▶ [MATERIAL PROVIDED]:
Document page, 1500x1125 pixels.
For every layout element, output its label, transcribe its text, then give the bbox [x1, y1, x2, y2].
--
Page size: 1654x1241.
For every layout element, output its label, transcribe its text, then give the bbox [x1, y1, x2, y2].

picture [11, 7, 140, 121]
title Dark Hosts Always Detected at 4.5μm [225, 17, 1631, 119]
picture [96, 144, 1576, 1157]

▶ [BRIEF]:
Please repeat everything from "Page size: 1654x1241." down to "picture [96, 144, 1576, 1157]" with "transcribe" swapped for "write out", leaving the rest of those lines untouched.

▶ [RESPONSE BELOW]:
Page size: 1654x1241.
For every layout element, output its label, write out its text, then give the bbox [x1, y1, x2, y2].

picture [11, 7, 140, 121]
title Dark Hosts Always Detected at 4.5μm [225, 17, 1631, 119]
picture [96, 144, 1576, 1157]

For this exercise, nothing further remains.